-- Request --
Please reproduce the part of the variational inference tutorial below that lies between "Generates data from" and "(len(centers) * num_samples,)", inclusive.

-- Text for analysis --
*** Block opens ***
Make sure you fill in any place that says `YOUR CODE HERE` or "YOUR ANSWER HERE", as well as your name and collaborators below:

In [4]:
NAME = "PML TuT  7"
COLLABORATORS = "Aditya Dhall AAkash Rajpal"

---

# Tutorial 7: Variational Inference

In [5]:
import numpy as np
from sklearn.datasets import make_blobs
import matplotlib.pyplot as plt
import seaborn as sns
%matplotlib notebook

In [6]:
import warnings
warnings.filterwarnings('ignore')

## Exercise 1: Implementing a Gaussian Mixture Model with VI

**1.1 Generate a synthetic dataset from a GMM with $3$ clusters and $1000$ datapoint per cluster.**

First we set the parameters of the GMM we want to generate data from.

In [7]:
centers = [0., 1., 5.]
cluster_std = 1.

K = 3
SAMPLE = 1000        # number of points extracted per cluster

In [8]:
#centers_new = [1., 5.]
def generate_data(centers, std, num_samples):
    """
    Generates data from a K=len(centers) GMM where the i-th cluster is a N(centers[i], std) 
    and num_samples samples is generated from it. 
    
    Returns a numpy array of shape (len(centers) * num_samples,)
    """
    # YOUR CODE HERE
    num_clusters = len(centers)
    data = np.random.normal(loc=centers[0], scale=1, size=num_samples)
    for i, mu in enumerate(centers[1:]):
        data = np.append(data, np.random.normal(loc=mu, scale=1, size=num_samples))
    return data
    raise NotImplementedError()

X = generate_data(centers, cluster_std, SAMPLE)
#X = np.array(X_new)
assert X.shape == (K * SAMPLE,)

X[:10]

array([ 1.39323532, -0.00227649,  1.27126397,  0.13889173,  1.23590933,
        1.2491468 , -1.68006438, -0.82006388,  0.47286118,  0.99839276])

In [9]:
fig, ax = plt.subplots(figsize=(10, 4))
*** Block closes ***
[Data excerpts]
*** Block opens ***
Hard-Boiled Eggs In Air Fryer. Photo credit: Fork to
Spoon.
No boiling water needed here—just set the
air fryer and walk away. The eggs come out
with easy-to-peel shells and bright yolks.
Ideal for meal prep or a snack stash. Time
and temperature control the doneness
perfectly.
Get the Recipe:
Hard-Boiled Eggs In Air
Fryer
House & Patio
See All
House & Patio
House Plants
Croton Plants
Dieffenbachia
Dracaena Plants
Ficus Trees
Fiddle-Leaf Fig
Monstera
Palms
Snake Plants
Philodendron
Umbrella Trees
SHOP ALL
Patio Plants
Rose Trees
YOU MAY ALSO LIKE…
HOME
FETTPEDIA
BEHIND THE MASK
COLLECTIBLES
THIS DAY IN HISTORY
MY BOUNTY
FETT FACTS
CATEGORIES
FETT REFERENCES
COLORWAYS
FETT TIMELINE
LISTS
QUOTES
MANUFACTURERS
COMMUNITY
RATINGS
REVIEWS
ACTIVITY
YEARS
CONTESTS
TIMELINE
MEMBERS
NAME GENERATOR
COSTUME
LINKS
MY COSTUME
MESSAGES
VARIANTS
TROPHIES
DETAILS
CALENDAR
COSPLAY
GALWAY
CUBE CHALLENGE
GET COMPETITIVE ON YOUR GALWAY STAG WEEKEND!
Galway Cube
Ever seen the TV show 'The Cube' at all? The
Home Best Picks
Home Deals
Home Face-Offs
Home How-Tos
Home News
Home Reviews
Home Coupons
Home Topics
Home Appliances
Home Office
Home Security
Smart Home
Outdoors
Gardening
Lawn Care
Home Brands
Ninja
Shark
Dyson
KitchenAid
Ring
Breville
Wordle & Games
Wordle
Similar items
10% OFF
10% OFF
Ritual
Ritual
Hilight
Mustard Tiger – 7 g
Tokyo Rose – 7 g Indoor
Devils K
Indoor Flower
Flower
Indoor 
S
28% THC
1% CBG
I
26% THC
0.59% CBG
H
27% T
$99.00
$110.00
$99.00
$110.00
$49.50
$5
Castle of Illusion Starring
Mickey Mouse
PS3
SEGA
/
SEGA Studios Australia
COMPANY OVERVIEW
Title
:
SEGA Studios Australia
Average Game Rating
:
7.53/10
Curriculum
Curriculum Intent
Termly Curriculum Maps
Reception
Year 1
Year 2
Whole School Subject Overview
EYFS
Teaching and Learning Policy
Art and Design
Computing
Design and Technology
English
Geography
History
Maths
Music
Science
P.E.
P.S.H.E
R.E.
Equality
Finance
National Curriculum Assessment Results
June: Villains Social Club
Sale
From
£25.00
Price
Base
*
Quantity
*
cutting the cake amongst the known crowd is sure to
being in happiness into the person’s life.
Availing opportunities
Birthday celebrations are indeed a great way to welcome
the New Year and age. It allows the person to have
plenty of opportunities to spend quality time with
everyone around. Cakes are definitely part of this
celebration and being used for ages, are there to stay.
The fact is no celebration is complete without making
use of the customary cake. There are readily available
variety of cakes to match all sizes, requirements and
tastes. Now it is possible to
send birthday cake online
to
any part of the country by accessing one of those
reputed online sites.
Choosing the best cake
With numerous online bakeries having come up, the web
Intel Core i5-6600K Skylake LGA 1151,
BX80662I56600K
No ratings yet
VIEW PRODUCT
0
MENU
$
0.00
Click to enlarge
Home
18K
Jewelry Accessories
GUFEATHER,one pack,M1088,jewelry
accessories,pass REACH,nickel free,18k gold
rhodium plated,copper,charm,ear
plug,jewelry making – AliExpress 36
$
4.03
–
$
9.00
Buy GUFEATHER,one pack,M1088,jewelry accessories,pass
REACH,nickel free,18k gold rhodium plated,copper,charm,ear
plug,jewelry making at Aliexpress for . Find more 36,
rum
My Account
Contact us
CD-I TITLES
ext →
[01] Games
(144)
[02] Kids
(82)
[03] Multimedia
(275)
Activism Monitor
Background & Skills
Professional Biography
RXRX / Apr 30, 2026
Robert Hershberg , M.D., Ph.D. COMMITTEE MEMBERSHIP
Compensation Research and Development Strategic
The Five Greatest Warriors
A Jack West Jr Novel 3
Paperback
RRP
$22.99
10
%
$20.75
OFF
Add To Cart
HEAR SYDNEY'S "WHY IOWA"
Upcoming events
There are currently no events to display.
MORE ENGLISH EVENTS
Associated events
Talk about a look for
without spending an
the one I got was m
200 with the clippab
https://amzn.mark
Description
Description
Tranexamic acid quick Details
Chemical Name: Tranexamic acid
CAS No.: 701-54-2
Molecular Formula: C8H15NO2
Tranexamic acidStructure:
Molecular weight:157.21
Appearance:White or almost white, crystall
*** Block closes ***
-- Written response --
Generates data from a K=len(centers) GMM where the i-th cluster is a N(centers[i], std) 
    and num_samples samples is generated from it. 
    
    Returns a numpy array of shape (len(centers) * num_samples,)